Rep. Capuano (D-MA) explains his view of proposed tax reform:
Reforming the Tax Code – in One Page
On Wednesday we got a peek at what the Trump Administration’s so-called tax reform plan looks like. I’d like to be clear that I am certainly open to legitimate, thoughtful tax reform. As a former tax attorney, I understand fully there are many aspects of the tax code that can and should be modernized. What we saw this week shouldn’t even be called a tax reform plan because it was a one page outline with virtually no details. In fact, officials could not even answer the basic question of what this “plan” would mean for the bottom line of a family of 4 making $60,000 a year.
The Trump tax outline would reduce income tax brackets from 7 to 3: 10%, 25% and 35%. The corporate tax rate would go from 35% to 15%. The estate tax and the alternative minimum tax would both be eliminated. The proposal doubles the standard deduction for individuals (currently $6,350) and married couples (currently $12,700). It eliminates a number of personal deductions, including the one for state and local taxes.
The bipartisan, highly respected Committee for a Responsible Federal Budget estimates that Trump’s tax “reform” outline would cut taxes by $5.5 TRILLION dollars over the next 10 years. That’s $550 Billion per year, or about 25% of all the taxes raised currently from the income, corporate and estate tax combined. Here is another way to look at that amount: it equals about 20% of the entire GDP of the USA. The organization goes on to conclude that “America can’t Afford a $5.5 Trillion Tax Cut” … and … “Growth Can’t Pay for this Tax Cut”. Here is their commentary for your review. http://www.crfb.org/blogs/fiscal-factcheck-how-much-will-trumps-tax-plan-cost.
Since there isn’t any actual legislation, just this thin outline, I don’t expect a vote to happen soon.
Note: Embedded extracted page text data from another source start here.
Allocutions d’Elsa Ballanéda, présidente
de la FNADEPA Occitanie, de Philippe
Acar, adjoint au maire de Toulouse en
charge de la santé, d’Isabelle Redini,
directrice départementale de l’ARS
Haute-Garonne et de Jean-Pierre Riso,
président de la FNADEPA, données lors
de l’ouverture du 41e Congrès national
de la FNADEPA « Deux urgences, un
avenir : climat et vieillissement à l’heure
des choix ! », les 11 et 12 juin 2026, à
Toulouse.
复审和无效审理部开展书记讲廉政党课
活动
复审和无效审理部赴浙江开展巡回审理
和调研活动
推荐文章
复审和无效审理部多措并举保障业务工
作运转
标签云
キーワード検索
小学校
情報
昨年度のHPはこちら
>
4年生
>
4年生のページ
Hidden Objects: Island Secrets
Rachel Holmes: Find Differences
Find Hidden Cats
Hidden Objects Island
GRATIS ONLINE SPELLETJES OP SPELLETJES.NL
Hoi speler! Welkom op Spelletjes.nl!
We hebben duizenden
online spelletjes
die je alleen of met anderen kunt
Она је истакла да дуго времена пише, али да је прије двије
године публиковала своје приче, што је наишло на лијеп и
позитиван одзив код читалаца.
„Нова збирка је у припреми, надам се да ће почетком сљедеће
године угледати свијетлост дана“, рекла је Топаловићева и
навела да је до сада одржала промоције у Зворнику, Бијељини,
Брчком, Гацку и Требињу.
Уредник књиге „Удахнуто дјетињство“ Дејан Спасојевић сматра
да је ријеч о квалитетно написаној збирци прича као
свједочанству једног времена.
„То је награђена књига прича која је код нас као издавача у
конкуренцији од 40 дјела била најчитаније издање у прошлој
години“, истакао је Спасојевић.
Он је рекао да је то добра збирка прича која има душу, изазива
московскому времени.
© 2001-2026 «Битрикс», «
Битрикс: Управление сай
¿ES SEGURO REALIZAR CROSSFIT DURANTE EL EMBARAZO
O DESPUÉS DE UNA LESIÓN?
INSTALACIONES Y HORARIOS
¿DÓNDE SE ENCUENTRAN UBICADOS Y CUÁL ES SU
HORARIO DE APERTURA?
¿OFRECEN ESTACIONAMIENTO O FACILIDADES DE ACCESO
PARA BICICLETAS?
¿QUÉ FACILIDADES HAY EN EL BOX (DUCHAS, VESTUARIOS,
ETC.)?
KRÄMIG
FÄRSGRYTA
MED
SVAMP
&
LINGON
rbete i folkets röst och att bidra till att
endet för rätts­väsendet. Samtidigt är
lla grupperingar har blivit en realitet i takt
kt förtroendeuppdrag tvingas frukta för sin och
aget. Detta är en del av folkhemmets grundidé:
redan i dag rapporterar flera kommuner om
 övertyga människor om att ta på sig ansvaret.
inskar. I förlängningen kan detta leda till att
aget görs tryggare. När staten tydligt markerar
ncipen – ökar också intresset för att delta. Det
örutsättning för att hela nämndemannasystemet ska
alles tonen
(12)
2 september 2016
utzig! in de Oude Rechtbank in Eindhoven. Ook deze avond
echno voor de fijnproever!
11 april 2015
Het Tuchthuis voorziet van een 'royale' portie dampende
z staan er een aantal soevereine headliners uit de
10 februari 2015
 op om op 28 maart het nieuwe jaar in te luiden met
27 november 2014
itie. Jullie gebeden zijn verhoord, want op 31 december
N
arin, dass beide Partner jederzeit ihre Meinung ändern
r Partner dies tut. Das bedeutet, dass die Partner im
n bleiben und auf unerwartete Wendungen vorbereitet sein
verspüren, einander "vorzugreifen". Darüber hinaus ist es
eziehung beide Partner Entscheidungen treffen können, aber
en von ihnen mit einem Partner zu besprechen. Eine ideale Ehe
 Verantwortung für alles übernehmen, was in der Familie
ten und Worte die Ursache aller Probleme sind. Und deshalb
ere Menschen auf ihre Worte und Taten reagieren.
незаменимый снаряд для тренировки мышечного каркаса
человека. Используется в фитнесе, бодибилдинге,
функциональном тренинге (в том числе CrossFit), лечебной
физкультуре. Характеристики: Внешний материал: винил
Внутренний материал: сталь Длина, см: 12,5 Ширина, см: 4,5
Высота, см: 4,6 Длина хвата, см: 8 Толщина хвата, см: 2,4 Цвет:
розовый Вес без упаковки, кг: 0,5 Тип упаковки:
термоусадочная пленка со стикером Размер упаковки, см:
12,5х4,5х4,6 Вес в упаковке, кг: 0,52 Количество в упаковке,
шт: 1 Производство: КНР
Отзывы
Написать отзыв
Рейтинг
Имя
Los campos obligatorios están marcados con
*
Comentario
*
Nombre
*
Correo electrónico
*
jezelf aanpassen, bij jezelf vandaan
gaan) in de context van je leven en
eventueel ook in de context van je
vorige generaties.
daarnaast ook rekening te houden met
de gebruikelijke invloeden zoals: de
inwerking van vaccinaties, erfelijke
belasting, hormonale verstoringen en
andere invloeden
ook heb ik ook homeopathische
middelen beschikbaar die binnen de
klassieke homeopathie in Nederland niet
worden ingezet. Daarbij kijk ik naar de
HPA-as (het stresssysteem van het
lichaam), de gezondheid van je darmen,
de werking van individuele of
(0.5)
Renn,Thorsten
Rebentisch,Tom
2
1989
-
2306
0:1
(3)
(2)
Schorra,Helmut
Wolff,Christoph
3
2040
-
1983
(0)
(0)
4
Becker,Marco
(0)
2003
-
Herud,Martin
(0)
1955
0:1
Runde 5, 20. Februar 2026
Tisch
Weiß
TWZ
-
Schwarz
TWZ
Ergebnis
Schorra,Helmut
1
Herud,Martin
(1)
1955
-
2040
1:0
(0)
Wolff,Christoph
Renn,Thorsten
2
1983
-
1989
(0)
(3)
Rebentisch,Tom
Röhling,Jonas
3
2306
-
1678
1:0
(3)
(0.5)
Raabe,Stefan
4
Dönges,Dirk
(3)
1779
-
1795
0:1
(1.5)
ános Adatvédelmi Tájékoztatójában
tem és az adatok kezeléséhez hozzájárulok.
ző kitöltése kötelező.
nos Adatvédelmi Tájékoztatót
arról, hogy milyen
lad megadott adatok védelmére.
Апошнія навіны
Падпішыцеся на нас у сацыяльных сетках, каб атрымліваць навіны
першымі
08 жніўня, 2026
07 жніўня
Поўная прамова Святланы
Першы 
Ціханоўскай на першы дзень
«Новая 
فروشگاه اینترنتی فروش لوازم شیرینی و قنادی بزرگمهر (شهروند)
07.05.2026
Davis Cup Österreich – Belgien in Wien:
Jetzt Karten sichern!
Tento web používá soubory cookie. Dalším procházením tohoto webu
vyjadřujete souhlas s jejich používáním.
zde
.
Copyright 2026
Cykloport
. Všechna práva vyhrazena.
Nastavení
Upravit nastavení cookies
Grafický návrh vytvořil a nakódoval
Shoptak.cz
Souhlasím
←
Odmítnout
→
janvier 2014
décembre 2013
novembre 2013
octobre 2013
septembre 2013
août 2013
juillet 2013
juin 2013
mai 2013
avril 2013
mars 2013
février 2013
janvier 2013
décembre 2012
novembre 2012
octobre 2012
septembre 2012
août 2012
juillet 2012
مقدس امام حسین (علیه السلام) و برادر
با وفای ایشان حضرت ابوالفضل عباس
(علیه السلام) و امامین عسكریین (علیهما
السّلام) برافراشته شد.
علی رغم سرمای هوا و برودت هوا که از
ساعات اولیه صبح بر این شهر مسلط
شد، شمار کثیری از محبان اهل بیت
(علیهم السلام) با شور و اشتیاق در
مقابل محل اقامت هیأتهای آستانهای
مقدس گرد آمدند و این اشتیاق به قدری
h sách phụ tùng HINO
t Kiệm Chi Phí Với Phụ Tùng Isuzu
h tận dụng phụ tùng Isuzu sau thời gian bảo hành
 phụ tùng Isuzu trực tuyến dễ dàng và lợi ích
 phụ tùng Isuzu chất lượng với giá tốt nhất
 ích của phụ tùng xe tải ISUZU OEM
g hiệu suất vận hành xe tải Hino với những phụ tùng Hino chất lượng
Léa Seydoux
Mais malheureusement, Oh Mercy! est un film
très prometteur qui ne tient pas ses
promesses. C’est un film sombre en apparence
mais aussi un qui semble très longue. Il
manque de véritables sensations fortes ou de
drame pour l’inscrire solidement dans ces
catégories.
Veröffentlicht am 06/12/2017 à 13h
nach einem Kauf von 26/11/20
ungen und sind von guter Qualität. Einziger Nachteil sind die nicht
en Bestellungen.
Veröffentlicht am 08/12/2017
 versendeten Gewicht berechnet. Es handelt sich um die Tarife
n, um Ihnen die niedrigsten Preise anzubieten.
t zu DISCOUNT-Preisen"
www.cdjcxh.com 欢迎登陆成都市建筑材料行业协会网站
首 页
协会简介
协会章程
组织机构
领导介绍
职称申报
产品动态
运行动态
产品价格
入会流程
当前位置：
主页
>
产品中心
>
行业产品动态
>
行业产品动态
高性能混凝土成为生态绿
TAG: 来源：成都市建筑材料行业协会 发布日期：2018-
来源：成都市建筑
Although with this White House, anything is possible.
I can’t explain why anyone would favor fewer tax brackets; fewer brackets penalize small increases in income which would put one in the next higher bracket. Perhaps fewer brackets presage a move toward some form of “flat tax.”
As Rep. Capuano believes there are many aspects of the tax code that can and should be modernized,” I am disappointed that he didn’t explain what these are. When politicians talk reform, we should ask what they mean by that.